On 1H chart market accurately completes our plan, dropping back to strong support area. Depending on EUR performance here, we either will get larger 4H butterfly shape or not. Based on performance of JPY and Gold, chances of deeper action look significant.

EUR 1H chart

So, as we've agreed, we stay aside with bearish positions by far. For scalp long position I would consider only two ways. First is to wait for deeper action, somewhere to 1.06, based on large butterfly shape. Second - use average position, with taking some part, say 30%, around 1.0650 K-support and take the rest around 1.06. This is more simple way to deal with. Both positions are based on butterfly, so invalidation point will be 1.0570.
Morning guys,

Just we've discussed yesterday bullish background and situation has changed drastically. News tell that this is because markets wait for hawkish Fed minutes. But this was widely expected since J. Powell statement in December. Hardly this is the reason. I suspect that first is - investors start forming new portfolios and sharp action could happen here and there in nearest 1-2 weeks. Second - political risks are involved, as gold is rising together with the USD. They can't choose US Senate Speaker for few times yesterday. Maybe some other reasons exist as well.

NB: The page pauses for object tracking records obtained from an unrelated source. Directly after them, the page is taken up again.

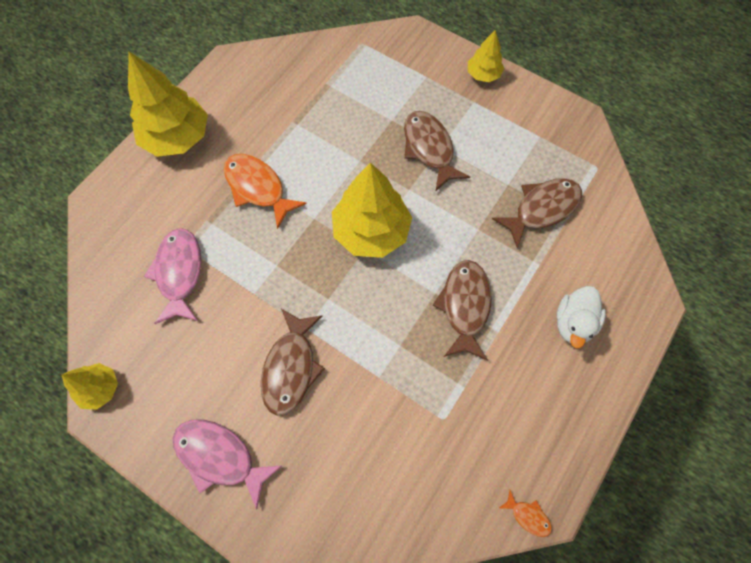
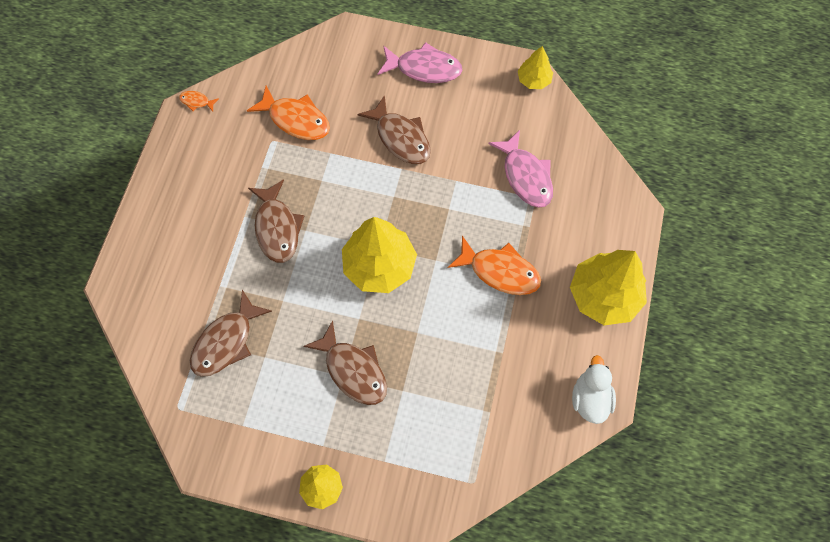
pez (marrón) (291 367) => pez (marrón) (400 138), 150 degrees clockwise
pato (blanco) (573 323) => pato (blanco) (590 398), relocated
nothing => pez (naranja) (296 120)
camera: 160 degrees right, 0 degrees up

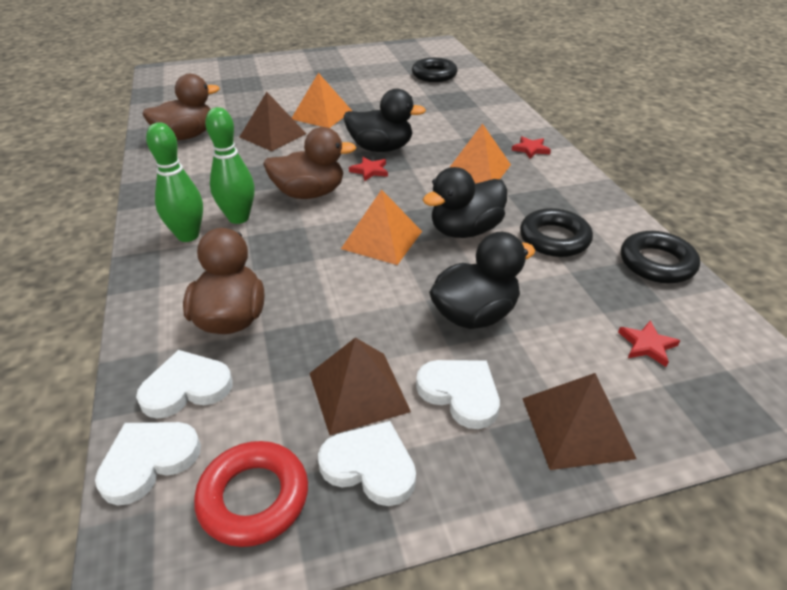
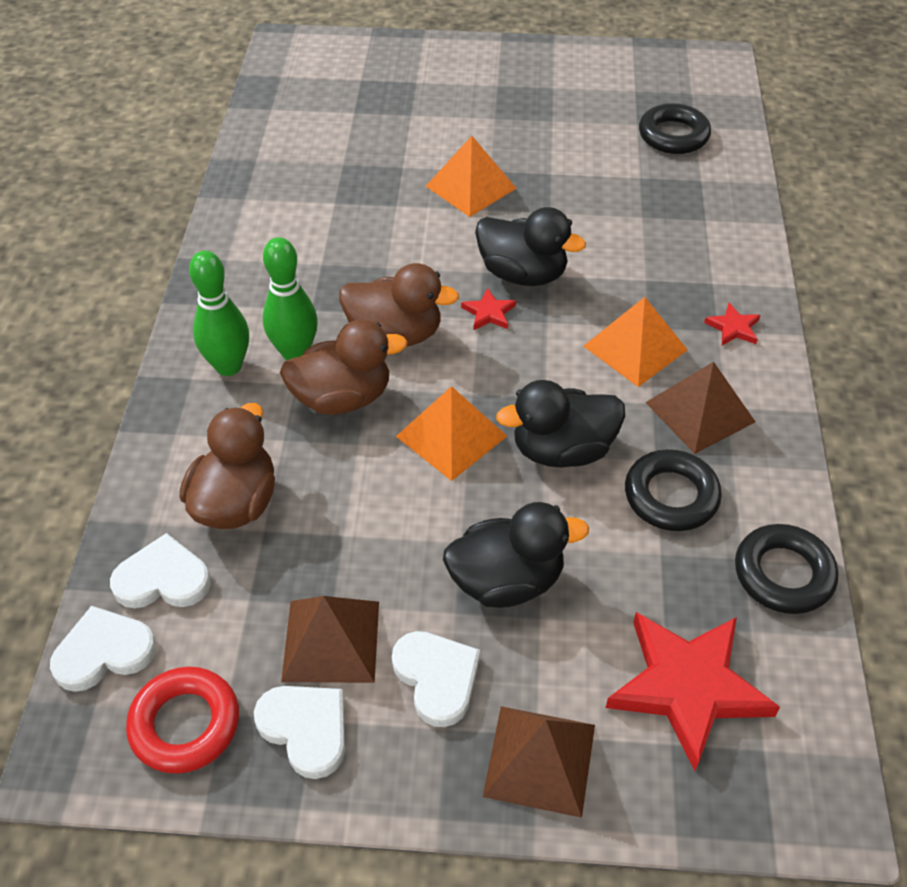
pato (marrón) (186 136) => pato (marrón) (342 398), relocated
pirámide (marrón) (273 135) => pirámide (marrón) (700 412), relocated
estrella (rojo) (647 345) => estrella (rojo) (688 687), x2.31
camera: 20 degrees right, 10 degrees up

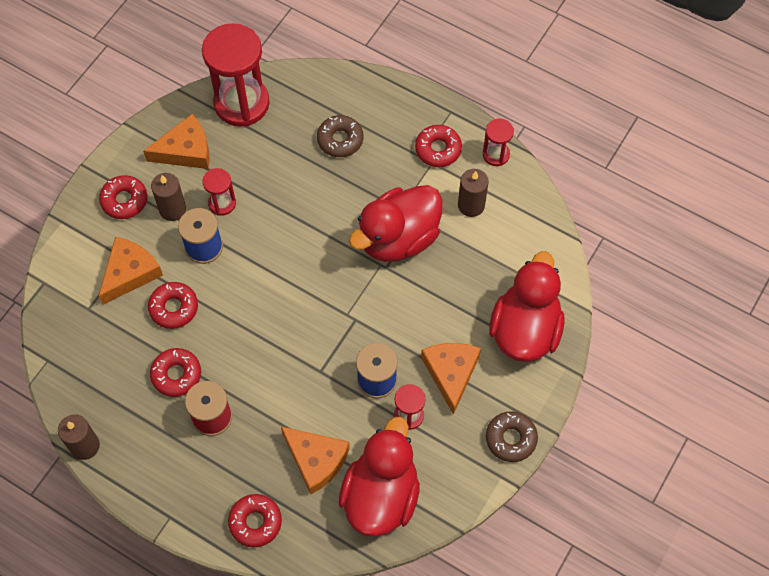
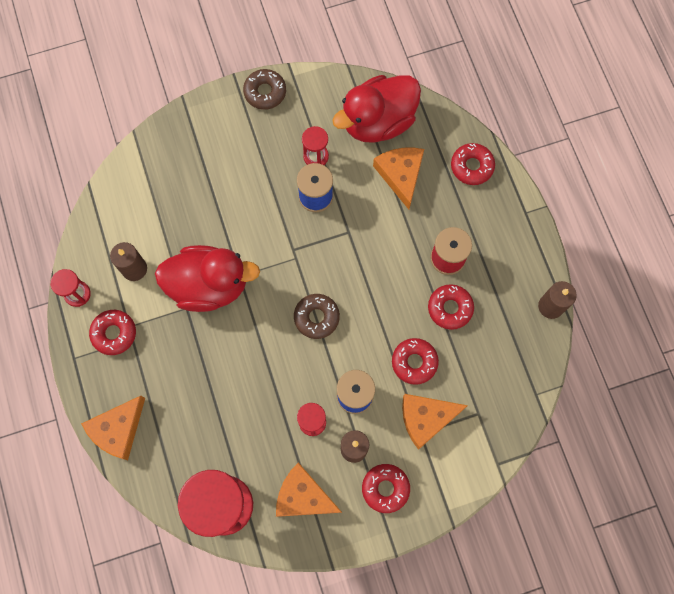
rosquilla (marrón) (340 140) => rosquilla (marrón) (316 317), relocated
queso (naranja) (451 373) => queso (naranja) (118 430), relocated
pato (rojo) (525 330) => nothing
camera: 140 degrees left, 10 degrees up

So, on the Dollar index we've got sharp rebound, and it would be better to not play against it by far:


So, we do not consider long positions on EUR by far. Concerning short position, for the truth sake, setup is ready to use and stands in place. On 1H chart we have AB-CD upside bounce to 5/8 resistance, making Agreement resistance and "222" Sell pattern. Market is tricky now and volatile. But if you have no mental problems with this, you could consider this setup. Risk will be around 35-40 pips. If you're not sure and recent opposite strong swings is too much for you - then it would be better to wait for major data releases of this week and then make a decision. I still hope that we finally are getting start of monthly B&B trade, we'll see..

Morning guys,

Market remains tricky but USD strength is becoming more evident, at least at current moment. Market makers are using the moment of coming to important data released and shake the boat. So, all currencies are choppy right now on intraday charts.

Daily EUR looks the same as DXY now. Trend is bearish here. As we've mentioned in video, at current moment other currencies, such as GBP, JPY also show signs of weakness:

On 1H chart is our recent entry point - around Agreement resistance. 1H chart also has turned bearish. For the bulls - its nothing to do by far. Speaking about short entry, technical background is OK. But you should be ready for choppy action and data release. If it is suitable, then you could consider entry inside of this triangle. For this bearish background the invalidation point remains the same - above 1.0640 area. If market is bearish it should continue downside action.
IF you still are not sure concerning position taking, then it would be better to wait for data releases and make decision in the beginning of the next week.
Morning guys,

So, ADP was relatively strong and our short entry setup with triangle has worked nice thankfully. Now all eyes on NFP... In recent few months correlation between NFP and ADP has dropped significantly and now good ADP absolutely doesn't mean good NFP. So, if you are holding shorts - think about result protection, and put stop at b/e at least.

Based on daily chart, nearest target is 1.0445. It makes Agreement with daily K-support area of 1.0430-1.0460 area. And if NFP will be strong indeed, it could be reached today.

On 4H chart we have nothing special - EUR is breaking down the channel. But downside action is gradual, so it still could be just a pullback.

Here is our triangle entry. Market has hit COP target. We see no good setups for the bulls. For the bears there are two ways of action. First is, not dealing with NFP, just wait for the pullback to 1.0580 K-resistance area, which probably happens only next week, or, if NFP will be poor. Second - try to use Stop sell entry order around 1.0505 lows. If NFP will be strong, market should keep going lower and you take position at the downside breakout. Actually these two ways are not mutually exclusives. The only problem with the latter way is extreme volatility before data release. Order could be triggered occasionally. That's why, think, decide what way is better for you personally.